All of that being said, let me move on to my point. A young person who has committed a heinous crime - provided he survives the act - needs his parents more than ever. He may be an unsympathetic figure whom the rest of us want nothing to do with, but that’s all the more reason he needs his parents in his corner. And charging parents in this situation creates a conflict of interests between parents and children, encouraging parents to turn on their children and children to turn on their parents when they need to be coming together as a family in unity.

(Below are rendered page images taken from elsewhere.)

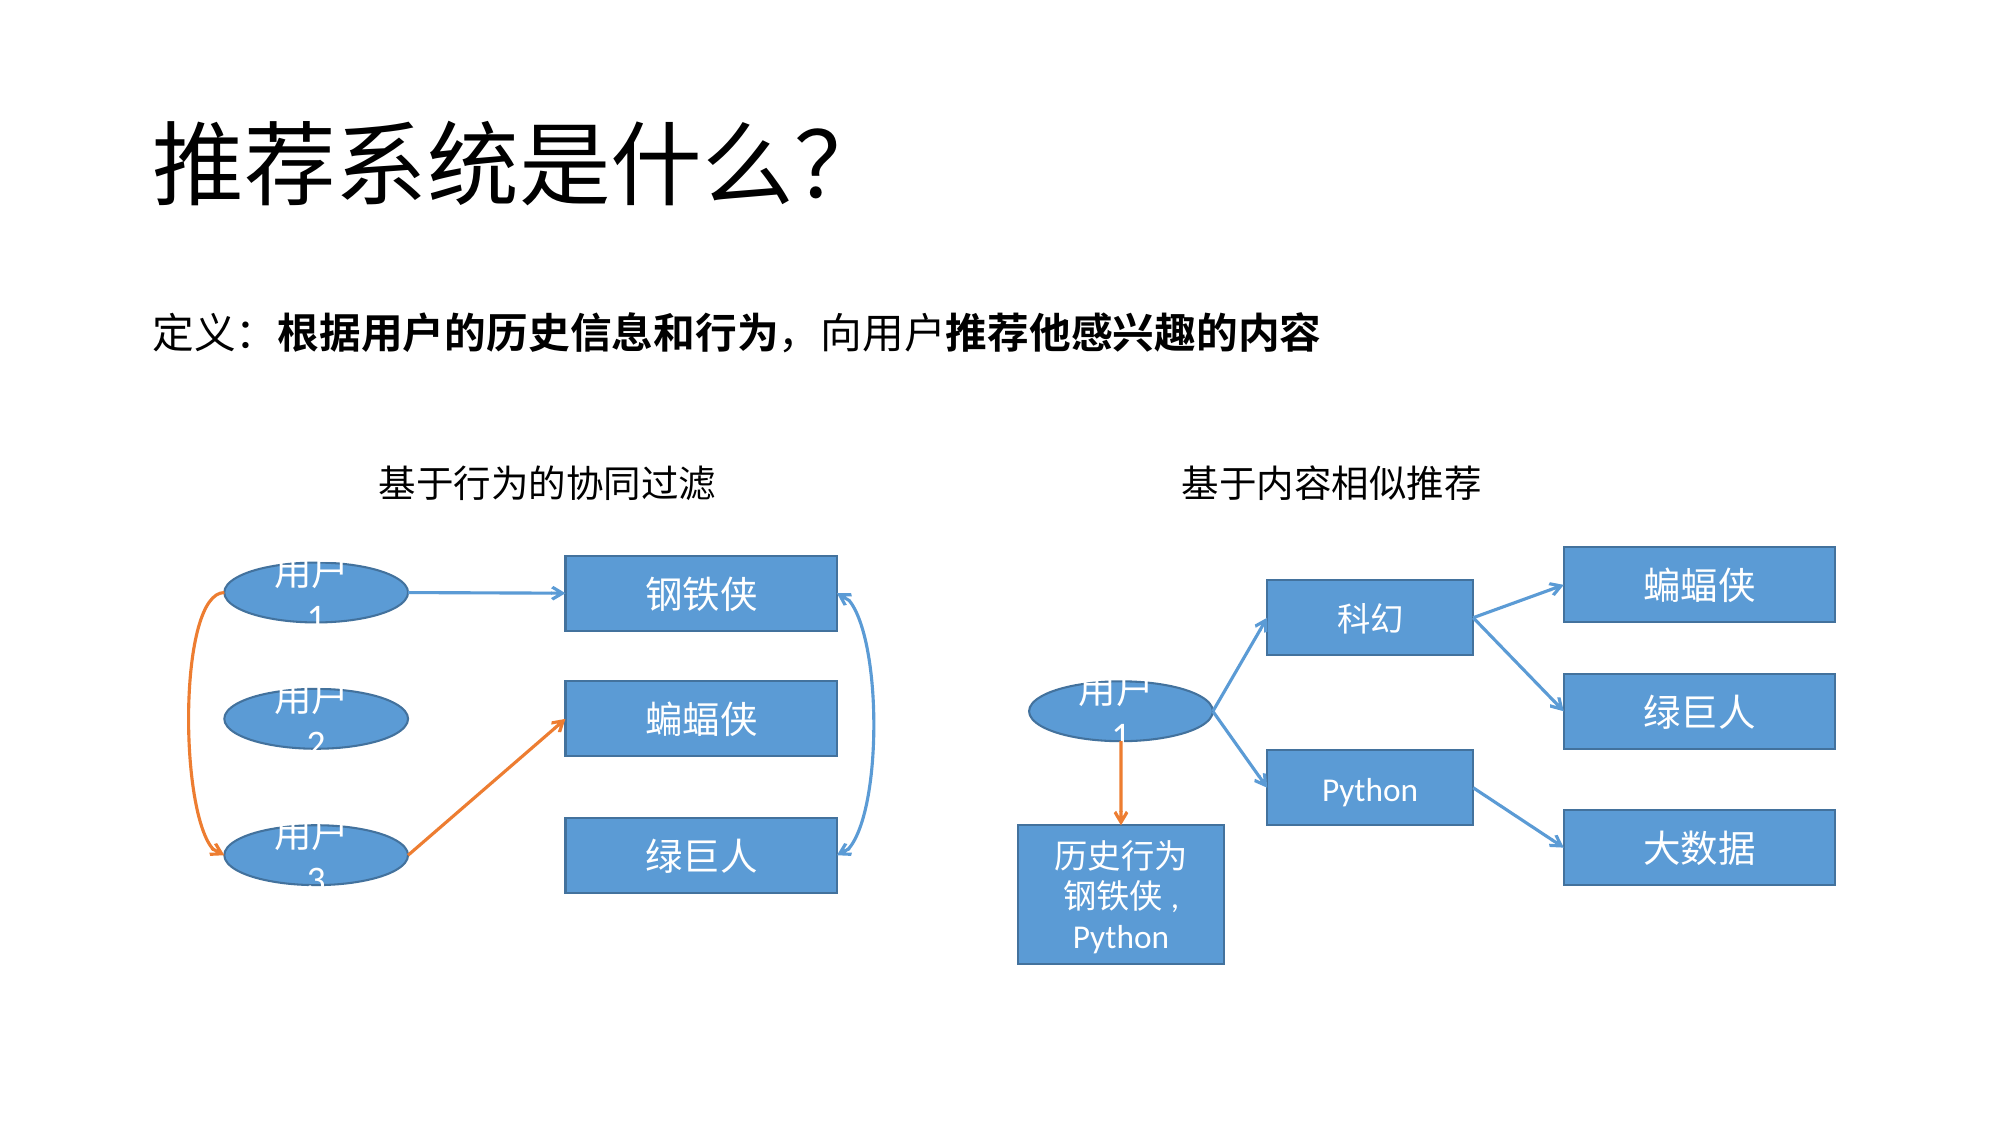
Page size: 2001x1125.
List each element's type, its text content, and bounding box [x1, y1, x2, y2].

text_box 大数据 [1563, 809, 1836, 886]
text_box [408, 718, 566, 856]
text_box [1212, 617, 1268, 711]
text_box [1473, 584, 1564, 617]
text_box 用户1 [223, 561, 409, 624]
text_box 用户2 [225, 687, 409, 750]
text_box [1473, 617, 1564, 712]
text_box 用户1 [1028, 680, 1212, 743]
text_box 蝙蝠侠 [1563, 546, 1836, 623]
text_box Python [1266, 749, 1474, 826]
text_box 绿巨人 [564, 817, 838, 894]
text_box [1473, 787, 1564, 848]
text_box 科幻 [1266, 579, 1474, 656]
list 定义：根据用户的历史信息和行为，向用户推荐他感兴趣的内容 [137, 299, 1863, 397]
title 推荐系统是什么？ [137, 59, 1863, 278]
text_box 蝙蝠侠 [564, 680, 836, 757]
text_box 基于内容相似推荐 [1167, 452, 1497, 513]
text_box 历史行为 钢铁侠, Python [1017, 824, 1225, 965]
text_box 钢铁侠 [564, 555, 838, 632]
text_box 基于行为的协同过滤 [363, 452, 731, 513]
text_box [1212, 711, 1268, 788]
text_box 用户3 [223, 824, 409, 887]
text_box 绿巨人 [1563, 673, 1836, 750]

Furthermore, while this is currently only being done primarily to parents whose children have committed truly heinous acts almost everyone finds utterly indefensible, this could set a precedent for youth who get involved in the criminal justice system in other ways, criminalizing parents whose children are accused of everything from shoplifting to sexting to drug possession to statutory “rape” to vandalism. In her career as a prosecutor, Kamala Harris even sought to take this approach to truancy, prosecuting parents when their children missed too much school. None of this is far-fetched. Prosecutors want to turn parents into police and our society is far too willing to support them in this endeavor. But this is not good for parents, it’s not good for youth, and it’s not for parent-child relationships.

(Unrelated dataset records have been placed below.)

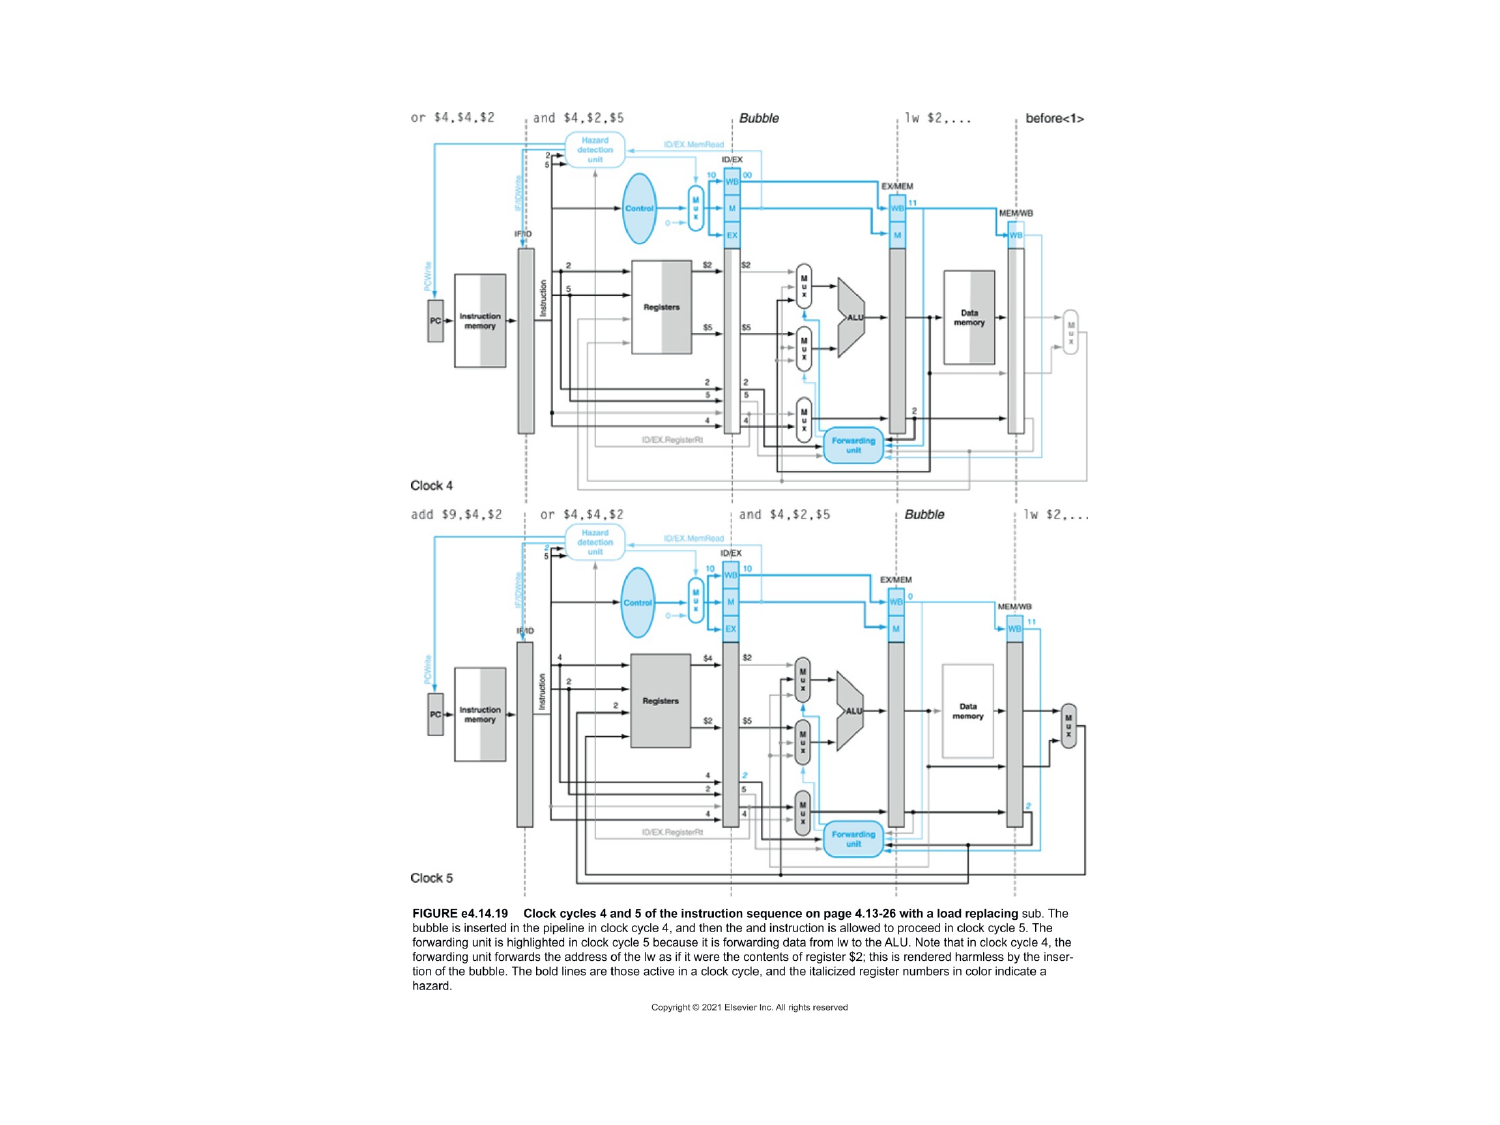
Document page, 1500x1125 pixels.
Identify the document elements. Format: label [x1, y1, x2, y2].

picture [411, 112, 1089, 1013]
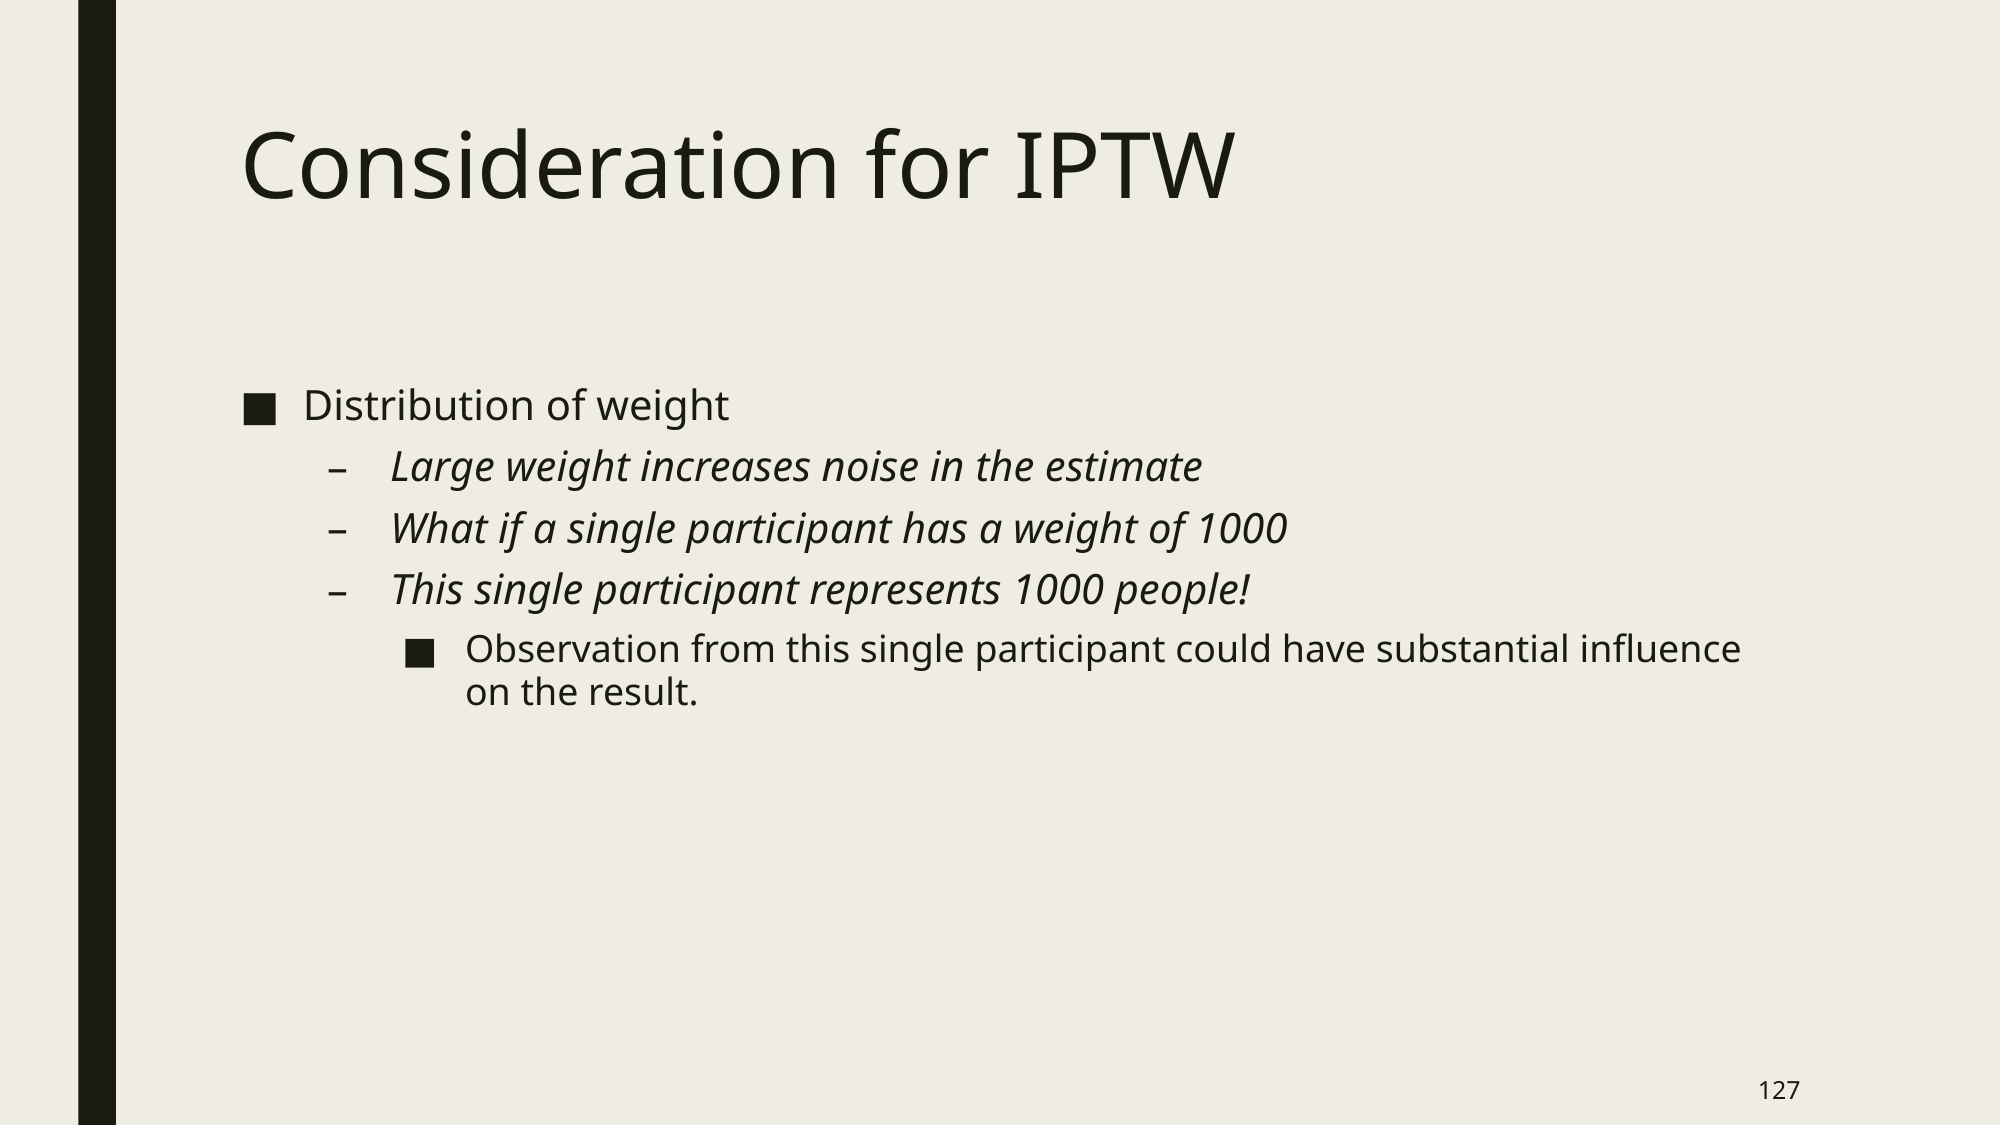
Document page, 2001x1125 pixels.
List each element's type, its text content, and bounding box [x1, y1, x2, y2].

list Distribution of weight Large weight increases noise in the estimate What if a single participant has a weight of 1000 This single participant represents 1000 people! Observation from this single participant could have substantial influence on the result. [225, 375, 1800, 963]
title Consideration for IPTW [225, 112, 1800, 357]
slide_number 127 [1553, 1058, 1816, 1125]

And while so far parents have been charged in cases that appear mostly open and shut from the “whodunnit?” perspective, parents could also be charged in the future in cases where the evidence against the accused is much less substantive and the accused youth may himself actually be innocent of any wrongdoing, further compounding the injustice.

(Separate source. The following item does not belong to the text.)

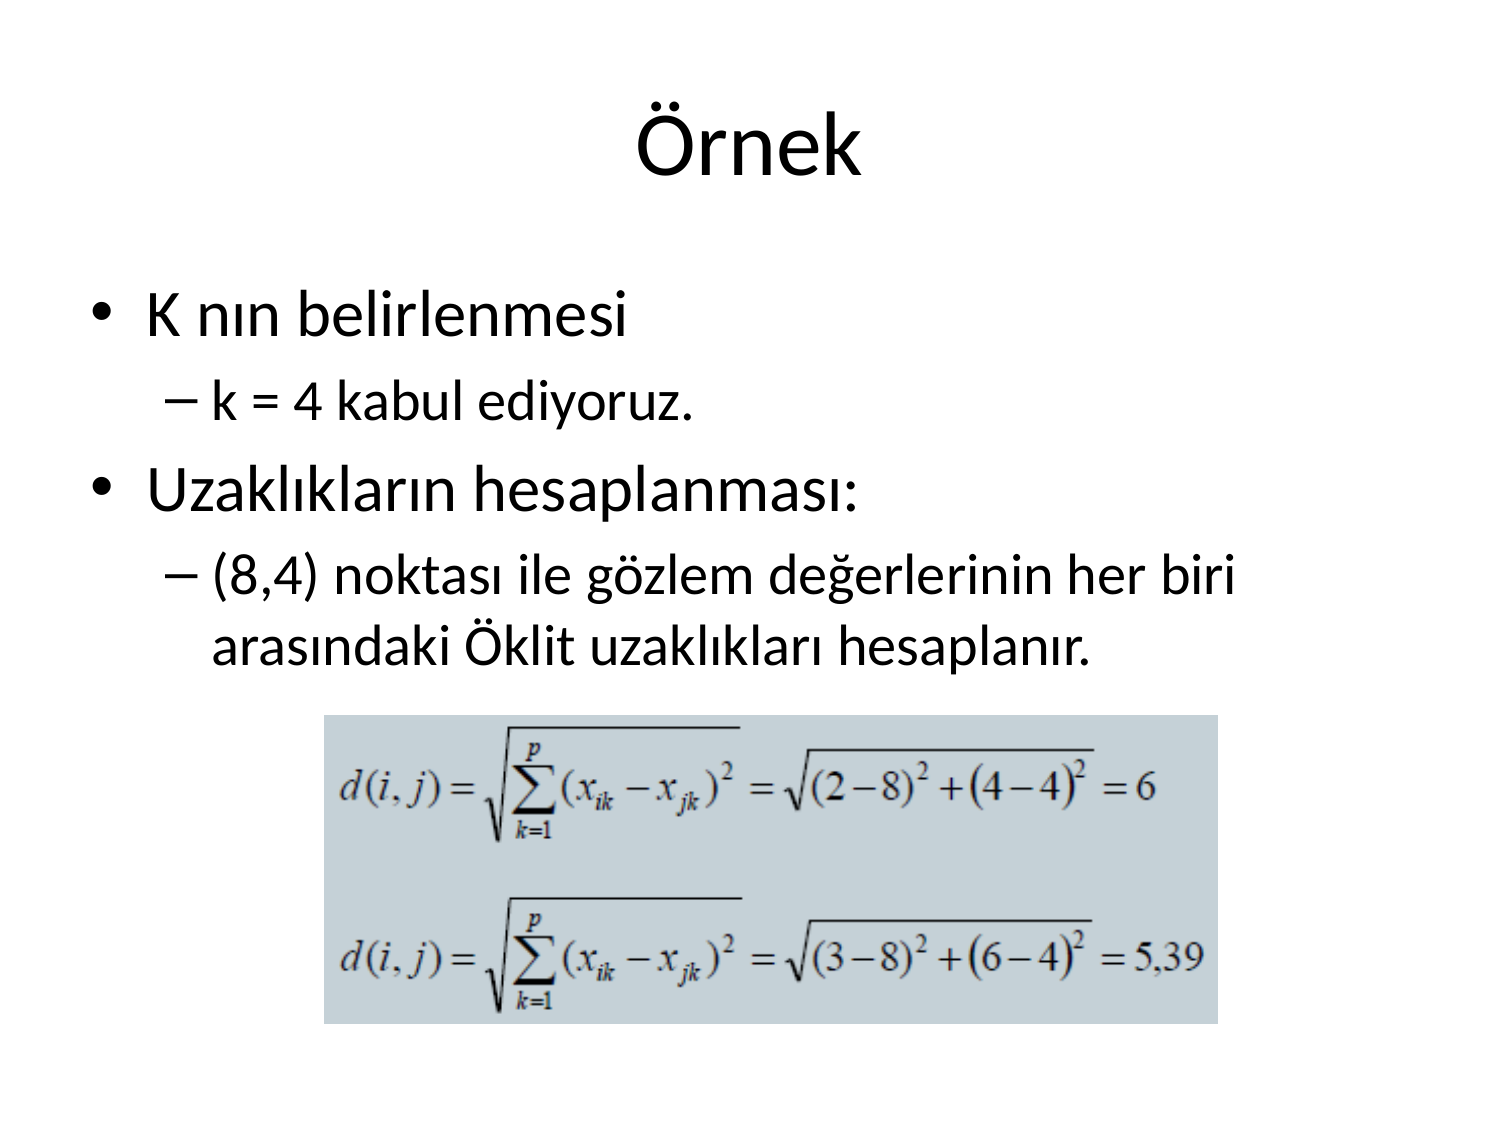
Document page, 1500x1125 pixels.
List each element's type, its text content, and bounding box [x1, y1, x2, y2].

title Örnek [75, 45, 1425, 233]
picture [324, 715, 1219, 1024]
list K nın belirlenmesi k = 4 kabul ediyoruz. Uzaklıkların hesaplanması: (8,4) noktası ile gözlem değerlerinin her biri arasındaki Öklit uzaklıkları hesaplanır. [75, 262, 1425, 1005]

Ultimately, people of all ages are individuals. However much we may need each other and constitutes ourselves within the context of a social fabric, each individual is endowed with their own mind, their own body, their own conscience, and their own autonomy. Growing up in a small town where everyone knew everyone and it was common to know several generations of the same family very well, I saw just how different people could be even if they shared the same blood and lived in the same household. Contrary to what people like to say where I’m from, there is no such thing as a “good family” or a “bad family” (although there can certainly be families that are more or less functional as a unit). Ultimately, families are constituted by individuals. As in any group of people, the character, values, choices, and behavior of the individuals within the group will differ. Young people deserve the dignity of responsibility for their own choices (particularly when those choices are not those that any authoritative adult around them is actively aiding, abetting, or likely to endorse). Parents deserve the right not to be convicted for literal guilt by association. Anyone who has a child takes a risk that their child could grow into someone who does terrible things and makes terrible choices. And we all run the risk, no matter how ethical we try to be, of getting swept up in some shape, form, or fashion in our nation’s burgeoning prison-industrial complex.
Charging parents for crimes committed by their minor children in this way is a hugely consequential development and not one there has been almost any serious public discussion or debate about. It should alarm all of us for a host of reasons and stands to set precedents that could affect all of us in major ways, both foreseeable and unforeseen. The time to sound think more deeply and speak more clearly about this is now.